Start of Block

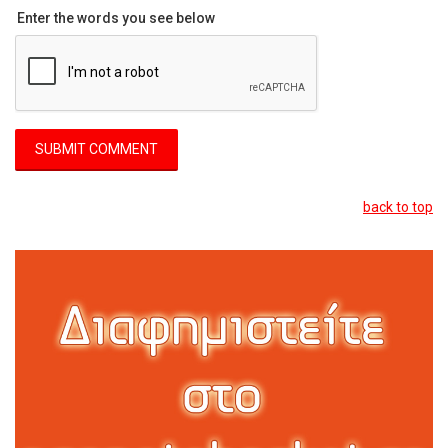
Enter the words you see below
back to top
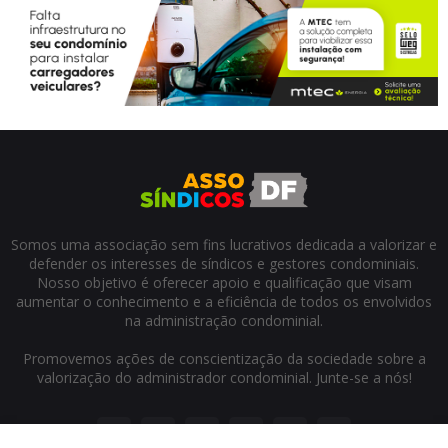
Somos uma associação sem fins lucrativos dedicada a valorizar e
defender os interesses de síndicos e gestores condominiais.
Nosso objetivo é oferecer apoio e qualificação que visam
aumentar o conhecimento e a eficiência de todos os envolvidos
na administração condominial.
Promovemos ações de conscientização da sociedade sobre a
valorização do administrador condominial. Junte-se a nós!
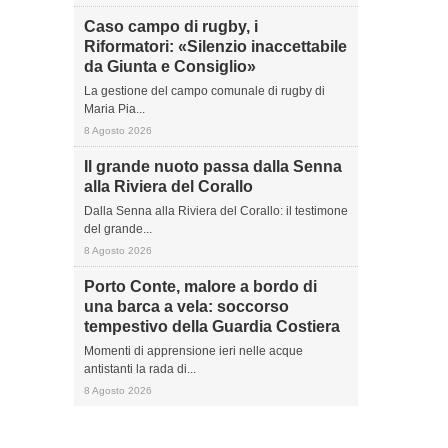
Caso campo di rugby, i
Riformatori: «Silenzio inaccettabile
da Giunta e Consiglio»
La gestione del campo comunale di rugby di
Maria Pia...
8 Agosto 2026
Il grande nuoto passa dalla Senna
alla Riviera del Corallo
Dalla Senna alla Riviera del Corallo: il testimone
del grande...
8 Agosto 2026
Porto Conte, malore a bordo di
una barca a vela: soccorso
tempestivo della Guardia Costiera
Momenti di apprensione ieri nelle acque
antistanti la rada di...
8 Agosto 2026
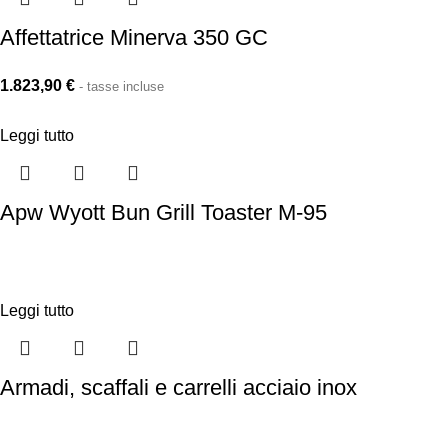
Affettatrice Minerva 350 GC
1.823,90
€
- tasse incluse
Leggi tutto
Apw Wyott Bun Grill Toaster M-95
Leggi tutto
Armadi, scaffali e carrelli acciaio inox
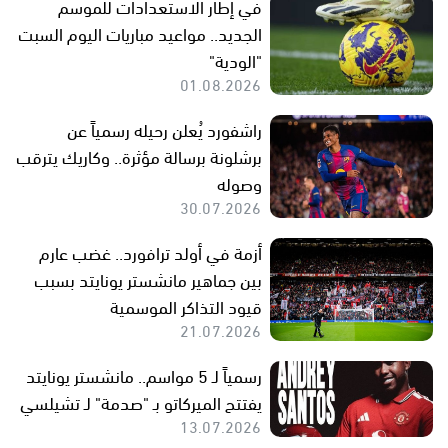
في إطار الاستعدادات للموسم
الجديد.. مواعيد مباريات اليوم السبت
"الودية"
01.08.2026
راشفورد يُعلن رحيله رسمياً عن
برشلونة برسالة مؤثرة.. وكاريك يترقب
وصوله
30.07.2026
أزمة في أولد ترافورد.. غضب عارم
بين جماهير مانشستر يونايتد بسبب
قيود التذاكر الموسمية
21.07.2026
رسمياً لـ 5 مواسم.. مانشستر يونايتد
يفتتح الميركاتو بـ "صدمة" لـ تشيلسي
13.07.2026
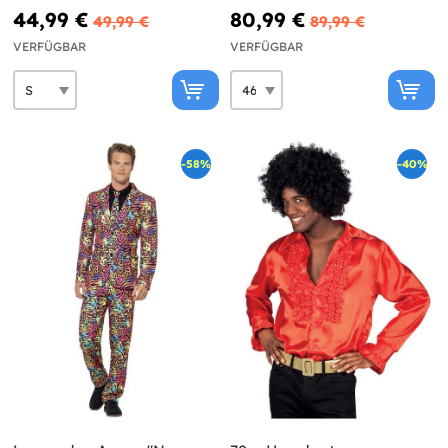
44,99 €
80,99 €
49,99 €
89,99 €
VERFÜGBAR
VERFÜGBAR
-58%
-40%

End of Block
Start of Block

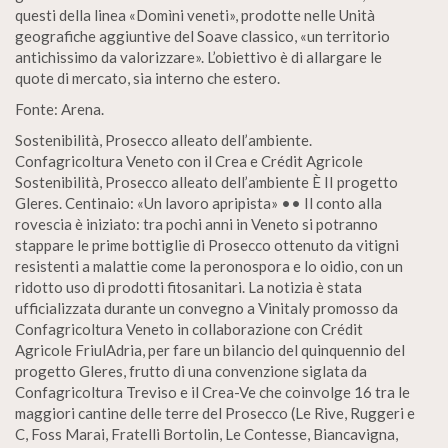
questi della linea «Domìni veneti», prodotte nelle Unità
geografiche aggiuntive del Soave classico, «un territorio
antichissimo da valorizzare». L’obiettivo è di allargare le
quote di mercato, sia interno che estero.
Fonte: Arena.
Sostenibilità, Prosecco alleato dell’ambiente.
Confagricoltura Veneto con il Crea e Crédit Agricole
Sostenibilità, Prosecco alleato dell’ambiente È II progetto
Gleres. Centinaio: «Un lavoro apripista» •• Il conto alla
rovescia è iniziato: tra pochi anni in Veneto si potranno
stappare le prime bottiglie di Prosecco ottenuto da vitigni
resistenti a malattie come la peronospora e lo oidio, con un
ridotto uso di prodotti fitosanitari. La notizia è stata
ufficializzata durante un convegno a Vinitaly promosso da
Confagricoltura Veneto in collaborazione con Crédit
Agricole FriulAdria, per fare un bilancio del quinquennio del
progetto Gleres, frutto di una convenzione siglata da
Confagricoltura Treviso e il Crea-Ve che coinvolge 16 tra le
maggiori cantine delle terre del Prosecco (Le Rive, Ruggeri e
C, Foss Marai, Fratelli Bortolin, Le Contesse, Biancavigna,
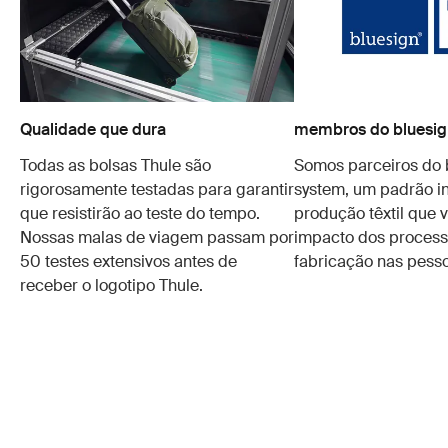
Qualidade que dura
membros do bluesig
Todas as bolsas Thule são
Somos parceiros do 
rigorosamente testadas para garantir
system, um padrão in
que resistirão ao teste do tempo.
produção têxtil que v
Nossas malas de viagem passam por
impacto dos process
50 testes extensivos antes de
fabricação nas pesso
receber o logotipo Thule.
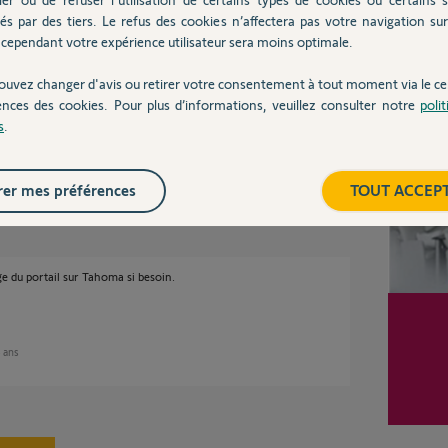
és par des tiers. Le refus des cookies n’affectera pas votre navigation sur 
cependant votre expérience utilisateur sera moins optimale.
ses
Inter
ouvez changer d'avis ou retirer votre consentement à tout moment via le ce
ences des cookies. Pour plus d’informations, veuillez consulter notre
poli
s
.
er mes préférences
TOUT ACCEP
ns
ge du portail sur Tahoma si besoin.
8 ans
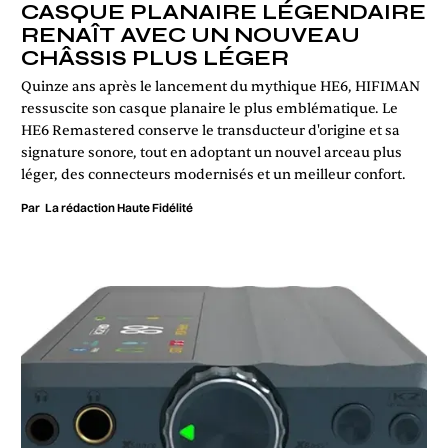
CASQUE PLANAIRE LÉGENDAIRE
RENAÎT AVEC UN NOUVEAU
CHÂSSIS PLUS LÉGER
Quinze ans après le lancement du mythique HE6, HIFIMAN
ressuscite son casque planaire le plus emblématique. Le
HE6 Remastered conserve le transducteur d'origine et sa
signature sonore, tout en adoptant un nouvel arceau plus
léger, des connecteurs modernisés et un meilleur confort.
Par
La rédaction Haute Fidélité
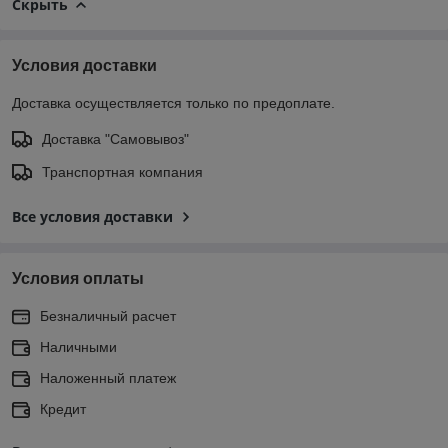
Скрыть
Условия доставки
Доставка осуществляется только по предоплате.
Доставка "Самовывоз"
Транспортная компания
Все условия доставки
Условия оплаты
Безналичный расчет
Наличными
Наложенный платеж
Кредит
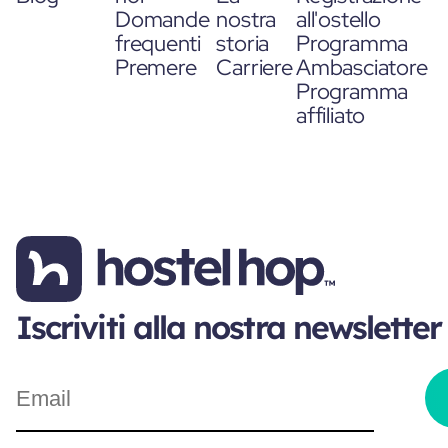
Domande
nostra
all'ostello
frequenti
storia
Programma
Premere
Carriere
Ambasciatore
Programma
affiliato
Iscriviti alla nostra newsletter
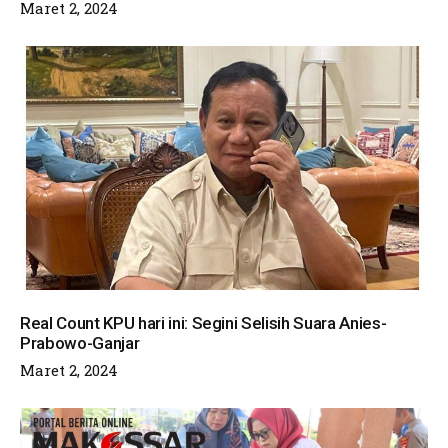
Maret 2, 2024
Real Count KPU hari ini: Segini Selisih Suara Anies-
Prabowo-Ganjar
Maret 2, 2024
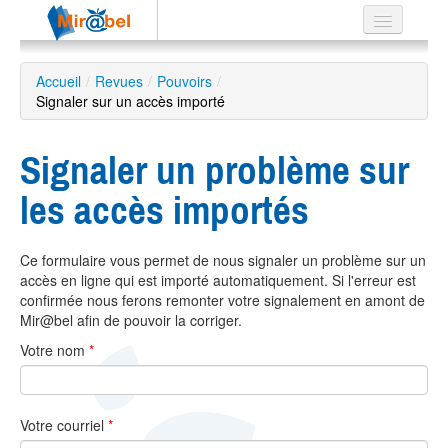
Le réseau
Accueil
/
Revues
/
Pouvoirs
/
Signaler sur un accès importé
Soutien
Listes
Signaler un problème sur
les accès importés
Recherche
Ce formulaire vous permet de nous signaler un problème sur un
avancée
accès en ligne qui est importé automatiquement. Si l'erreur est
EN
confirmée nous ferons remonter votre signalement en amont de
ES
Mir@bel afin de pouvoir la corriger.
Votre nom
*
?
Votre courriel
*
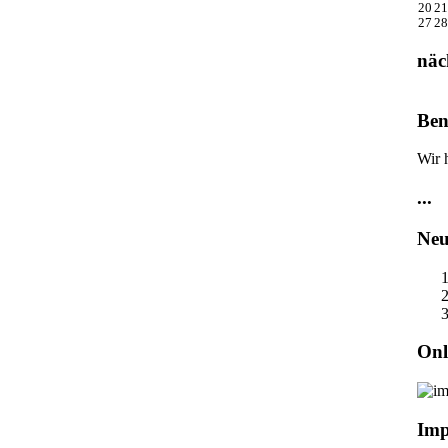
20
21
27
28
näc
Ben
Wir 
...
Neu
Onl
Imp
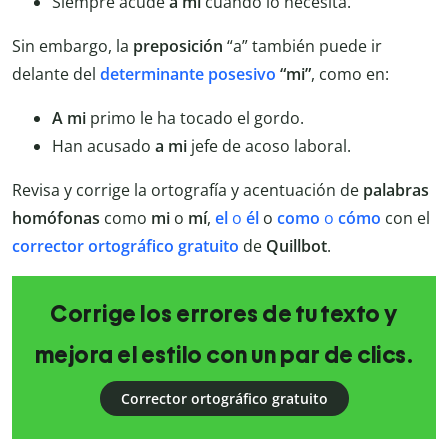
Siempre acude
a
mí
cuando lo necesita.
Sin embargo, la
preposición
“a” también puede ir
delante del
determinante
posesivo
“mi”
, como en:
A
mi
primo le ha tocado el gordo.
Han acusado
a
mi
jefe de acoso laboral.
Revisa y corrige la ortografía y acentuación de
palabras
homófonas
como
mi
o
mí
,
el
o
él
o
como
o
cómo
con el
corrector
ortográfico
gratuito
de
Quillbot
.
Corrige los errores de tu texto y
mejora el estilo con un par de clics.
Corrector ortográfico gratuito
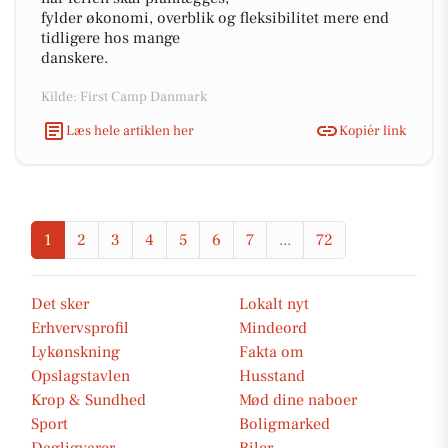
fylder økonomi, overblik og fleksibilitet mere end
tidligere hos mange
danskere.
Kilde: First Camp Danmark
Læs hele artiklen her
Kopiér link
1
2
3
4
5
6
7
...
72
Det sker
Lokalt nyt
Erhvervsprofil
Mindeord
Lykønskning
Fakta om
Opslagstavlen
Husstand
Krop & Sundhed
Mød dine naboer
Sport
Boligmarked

End of Block
Start of Block

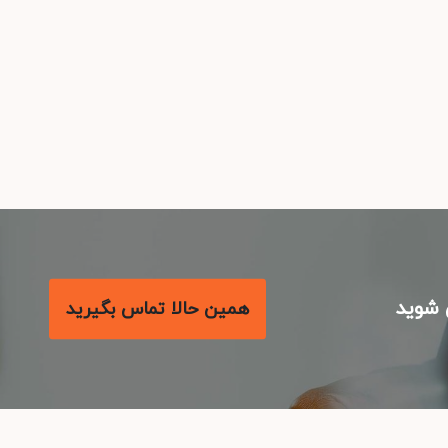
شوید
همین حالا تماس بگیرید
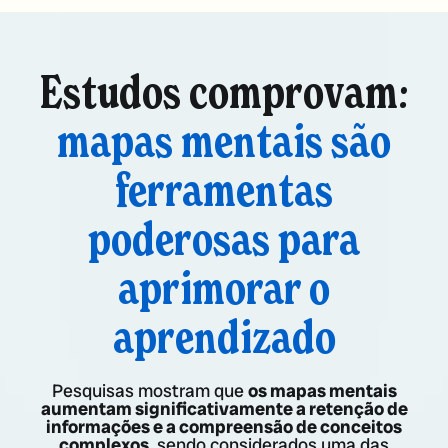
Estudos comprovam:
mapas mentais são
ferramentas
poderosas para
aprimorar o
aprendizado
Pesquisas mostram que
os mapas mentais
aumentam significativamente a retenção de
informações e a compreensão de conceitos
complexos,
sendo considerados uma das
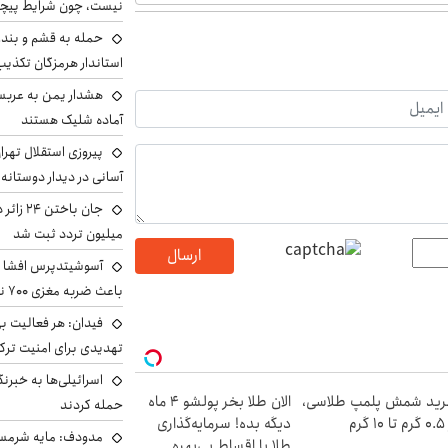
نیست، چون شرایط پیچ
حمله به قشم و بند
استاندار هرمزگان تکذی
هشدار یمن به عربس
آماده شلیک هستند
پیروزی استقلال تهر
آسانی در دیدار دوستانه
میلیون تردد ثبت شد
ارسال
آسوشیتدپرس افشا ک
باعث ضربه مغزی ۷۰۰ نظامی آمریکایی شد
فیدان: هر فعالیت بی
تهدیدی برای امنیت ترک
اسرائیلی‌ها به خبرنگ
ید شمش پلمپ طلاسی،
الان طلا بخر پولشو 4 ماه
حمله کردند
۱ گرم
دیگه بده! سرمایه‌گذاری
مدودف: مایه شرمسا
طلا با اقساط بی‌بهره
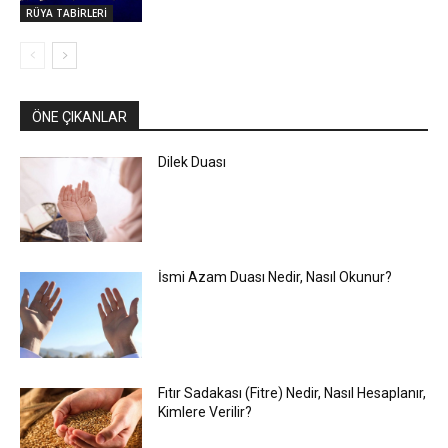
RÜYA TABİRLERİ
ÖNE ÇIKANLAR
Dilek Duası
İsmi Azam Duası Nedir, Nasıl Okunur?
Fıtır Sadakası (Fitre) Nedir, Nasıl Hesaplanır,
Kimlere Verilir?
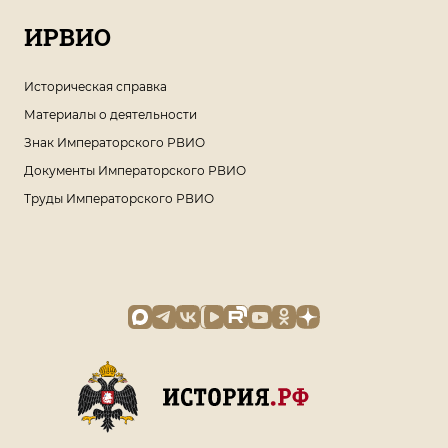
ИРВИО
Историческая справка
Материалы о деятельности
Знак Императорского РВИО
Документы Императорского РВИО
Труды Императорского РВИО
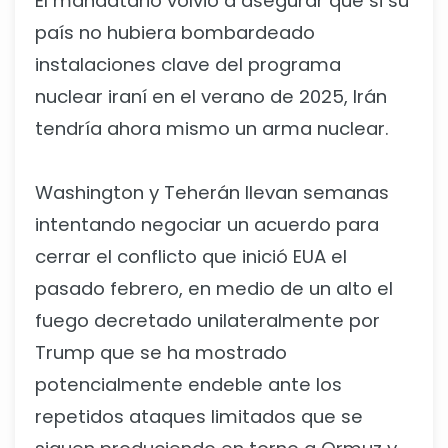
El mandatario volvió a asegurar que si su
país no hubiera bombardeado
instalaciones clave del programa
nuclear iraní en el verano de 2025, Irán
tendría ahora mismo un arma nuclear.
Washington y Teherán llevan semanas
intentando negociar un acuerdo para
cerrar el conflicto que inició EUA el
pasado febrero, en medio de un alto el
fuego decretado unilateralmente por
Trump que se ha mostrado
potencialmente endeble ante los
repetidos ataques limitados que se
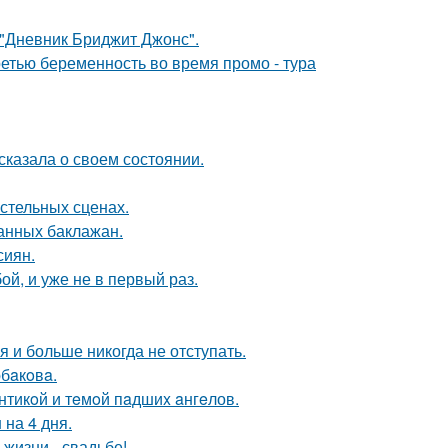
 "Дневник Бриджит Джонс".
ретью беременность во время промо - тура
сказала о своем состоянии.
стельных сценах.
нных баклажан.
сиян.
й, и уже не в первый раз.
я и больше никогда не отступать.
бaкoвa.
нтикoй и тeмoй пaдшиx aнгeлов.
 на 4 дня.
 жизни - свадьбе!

End of Block

### WORK REQUIRED
Pull from the data each line where the string "Императорского" turns up.

### ANSWER
Знак Императорского РВИО
Документы Императорского РВИО
Труды Императорского РВИО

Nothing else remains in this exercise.